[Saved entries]
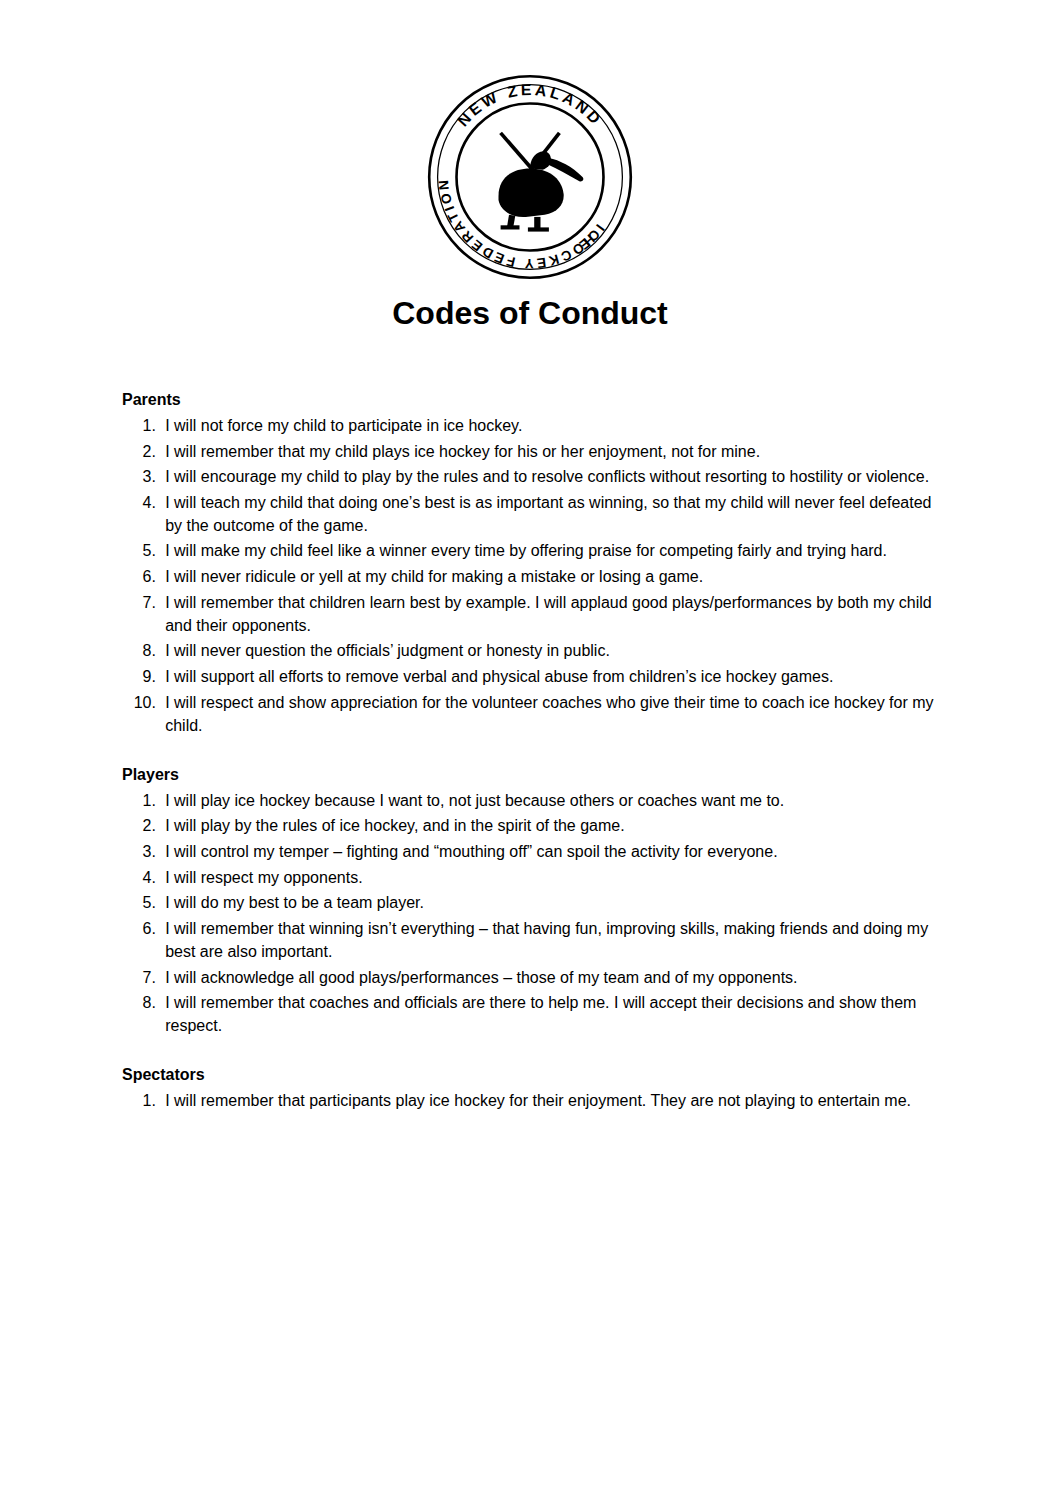NEW ZEALAND ICE HOCKEY FEDERATION
Codes of Conduct
Parents
I will not force my child to participate in ice hockey.
I will remember that my child plays ice hockey for his or her enjoyment, not for mine.
I will encourage my child to play by the rules and to resolve conflicts without resorting to hostility or violence.
I will teach my child that doing one’s best is as important as winning, so that my child will never feel defeated by the outcome of the game.
I will make my child feel like a winner every time by offering praise for competing fairly and trying hard.
I will never ridicule or yell at my child for making a mistake or losing a game.
I will remember that children learn best by example. I will applaud good plays/performances by both my child and their opponents.
I will never question the officials’ judgment or honesty in public.
I will support all efforts to remove verbal and physical abuse from children’s ice hockey games.
I will respect and show appreciation for the volunteer coaches who give their time to coach ice hockey for my child.
Players
I will play ice hockey because I want to, not just because others or coaches want me to.
I will play by the rules of ice hockey, and in the spirit of the game.
I will control my temper – fighting and “mouthing off” can spoil the activity for everyone.
I will respect my opponents.
I will do my best to be a team player.
I will remember that winning isn’t everything – that having fun, improving skills, making friends and doing my best are also important.
I will acknowledge all good plays/performances – those of my team and of my opponents.
I will remember that coaches and officials are there to help me. I will accept their decisions and show them respect.
Spectators
I will remember that participants play ice hockey for their enjoyment. They are not playing to entertain me.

* What is expected *
A verbatim copy of the data, with all pictures omitted, is the required output.

* Finished exercise *
NEW ZEALAND ICE HOCKEY FEDERATION
Codes of Conduct
Parents
I will not force my child to participate in ice hockey.
I will remember that my child plays ice hockey for his or her enjoyment, not for mine.
I will encourage my child to play by the rules and to resolve conflicts without resorting to hostility or violence.
I will teach my child that doing one’s best is as important as winning, so that my child will never feel defeated by the outcome of the game.
I will make my child feel like a winner every time by offering praise for competing fairly and trying hard.
I will never ridicule or yell at my child for making a mistake or losing a game.
I will remember that children learn best by example. I will applaud good plays/performances by both my child and their opponents.
I will never question the officials’ judgment or honesty in public.
I will support all efforts to remove verbal and physical abuse from children’s ice hockey games.
I will respect and show appreciation for the volunteer coaches who give their time to coach ice hockey for my child.
Players
I will play ice hockey because I want to, not just because others or coaches want me to.
I will play by the rules of ice hockey, and in the spirit of the game.
I will control my temper – fighting and “mouthing off” can spoil the activity for everyone.
I will respect my opponents.
I will do my best to be a team player.
I will remember that winning isn’t everything – that having fun, improving skills, making friends and doing my best are also important.
I will acknowledge all good plays/performances – those of my team and of my opponents.
I will remember that coaches and officials are there to help me. I will accept their decisions and show them respect.
Spectators
I will remember that participants play ice hockey for their enjoyment. They are not playing to entertain me.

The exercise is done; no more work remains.